That research phase is where the learning starts. Because every industry has a different vocabulary for the same underlying problem. An ABL lender doesn't call it an inspection. They call it a field exam. A home inspector doesn't talk about "compliance documentation." They talk about how many inspections they can get through in a day, and whether the report will look professional enough for the client. An oil and gas buyer cares about GPS-embedded proof, because their inspectors are working remote sites and the chain of custody matters in ways it doesn't for a hotel QA checklist.
Same product. Completely different conversation.
What I learned from doing this long enough is that there are really two categories of thing that change, and one that doesn't.
What changes: vocabulary, the specific operational pain, the economic framing, and who you're talking to. The ABL buyer is a VP of Credit or a Chief Credit Officer. They think in basis points and audit risk. The manufacturing buyer is a VP of Quality or a Plant Manager. They think in throughput, reject rates, and compliance cycles. You can't start the demo in the same place for both of them, and if you try, you lose the room.
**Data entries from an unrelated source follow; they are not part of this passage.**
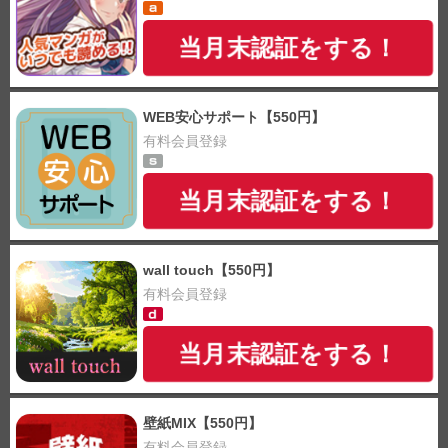
当月末認証をする！
WEB安心サポート【550円】
有料会員登録
当月末認証をする！
wall touch【550円】
有料会員登録
当月末認証をする！
壁紙MIX【550円】
有料会員登録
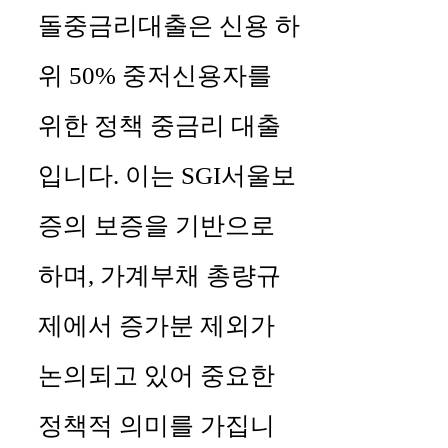
돌중금리대출은 신용 하
위 50% 중저신용자를
위한 정책 중금리 대출
입니다. 이는 SGI서울보
증의 보증을 기반으로
하며, 가계부채 총량규
제에서 증가분 제외가
논의되고 있어 중요한
정책적 의미를 가집니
What doesn't change: the fear. Every buyer in every physical-world industry is afraid of the same thing, expressed differently. The ABL lender is afraid of getting deceived by a borrower and having nothing defensible to show an examiner. The insurance carrier is afraid of a fraudulent claim that slipped through because the photos looked fine. The oil and gas company is afraid of a field report that can't prove where or when the inspection actually happened. The home inspector is afraid that their client's attorney has a question six months later and the documentation doesn't hold up.
In every case, the actual fear is: something happened out in the field, and we can't prove what.
Once I understood that, the demo stopped being a product tour and started being a conversation about proof. What does proof mean to you? What happens when you can't produce it? What does the failure mode look like? And then — here's what we built for that.
Running the same product across that many buyer types teaches you something that's hard to learn any other way: most of what you think is "product positioning" is actually just choosing which fear to lead with. The product is the same. What you say first, and what you put in front of someone in the first 90 seconds, is the only real lever you have over whether they'll be curious enough to keep going.
I wrote dozens of cold sequences for different verticals. Each one had to earn the right to name the product, by establishing the problem before we got there. You mention the product too early and the first reflex is a comparison to something they already know — which is a comparison you don't win by arguing features. You lead with a specific stat about their world, or a specific failure mode they recognize, and they lean in before the comparison fires.
That discipline — figure out the fear, earn the conversation, then show the product — is the thing I carry into every sales conversation now, regardless of the category. Most products solve a real problem for someone. The hard part is identifying which problem this specific buyer has, in their vocabulary, before they've told you they have it.
Seventeen industries in, I'm still learning how to do it faster.